About this task:
With the material below, print exactly the lines between the line holding "To ease crowding on regular services, SCR" and the line holding "journeys. Major routes", inclusive. Add nothing else.

Supplied records:
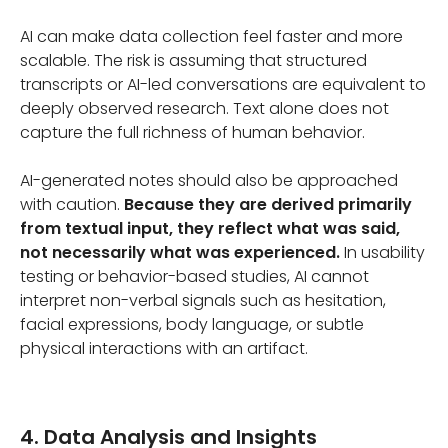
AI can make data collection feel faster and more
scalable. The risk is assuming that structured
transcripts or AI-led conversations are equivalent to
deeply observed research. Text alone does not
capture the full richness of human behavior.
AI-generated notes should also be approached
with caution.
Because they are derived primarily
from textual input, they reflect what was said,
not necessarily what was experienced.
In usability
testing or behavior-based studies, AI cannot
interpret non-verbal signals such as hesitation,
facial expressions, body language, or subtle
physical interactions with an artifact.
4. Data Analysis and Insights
--
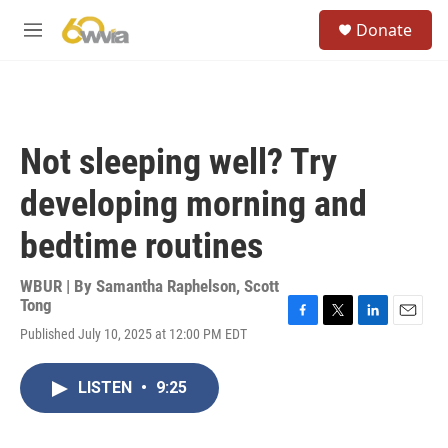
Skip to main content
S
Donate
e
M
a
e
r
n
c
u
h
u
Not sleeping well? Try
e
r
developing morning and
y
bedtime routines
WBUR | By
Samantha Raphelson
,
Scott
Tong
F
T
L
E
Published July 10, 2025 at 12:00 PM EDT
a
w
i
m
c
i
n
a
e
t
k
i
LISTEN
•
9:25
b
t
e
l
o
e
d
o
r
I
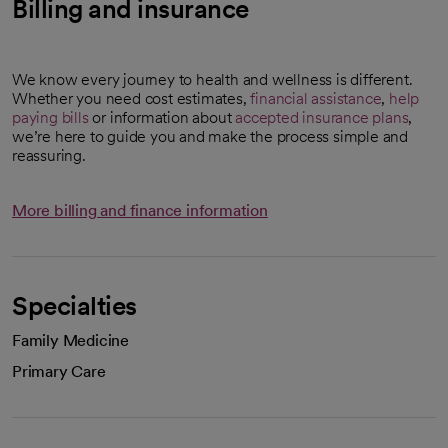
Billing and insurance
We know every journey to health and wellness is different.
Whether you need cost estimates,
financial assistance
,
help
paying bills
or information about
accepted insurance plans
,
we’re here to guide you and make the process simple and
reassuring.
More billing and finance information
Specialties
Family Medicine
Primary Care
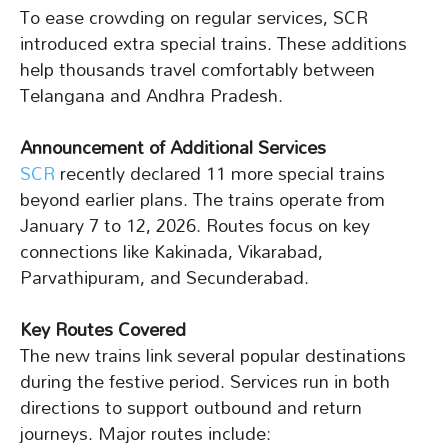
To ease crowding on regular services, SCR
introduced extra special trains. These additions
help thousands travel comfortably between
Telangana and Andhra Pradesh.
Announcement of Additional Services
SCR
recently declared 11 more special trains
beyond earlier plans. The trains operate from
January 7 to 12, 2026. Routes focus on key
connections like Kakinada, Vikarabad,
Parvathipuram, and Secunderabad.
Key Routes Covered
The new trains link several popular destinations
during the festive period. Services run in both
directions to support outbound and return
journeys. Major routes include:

Exercise response:
To ease crowding on regular services, SCR
introduced extra special trains. These additions
help thousands travel comfortably between
Telangana and Andhra Pradesh.
Announcement of Additional Services
SCR
recently declared 11 more special trains
beyond earlier plans. The trains operate from
January 7 to 12, 2026. Routes focus on key
connections like Kakinada, Vikarabad,
Parvathipuram, and Secunderabad.
Key Routes Covered
The new trains link several popular destinations
during the festive period. Services run in both
directions to support outbound and return
journeys. Major routes include:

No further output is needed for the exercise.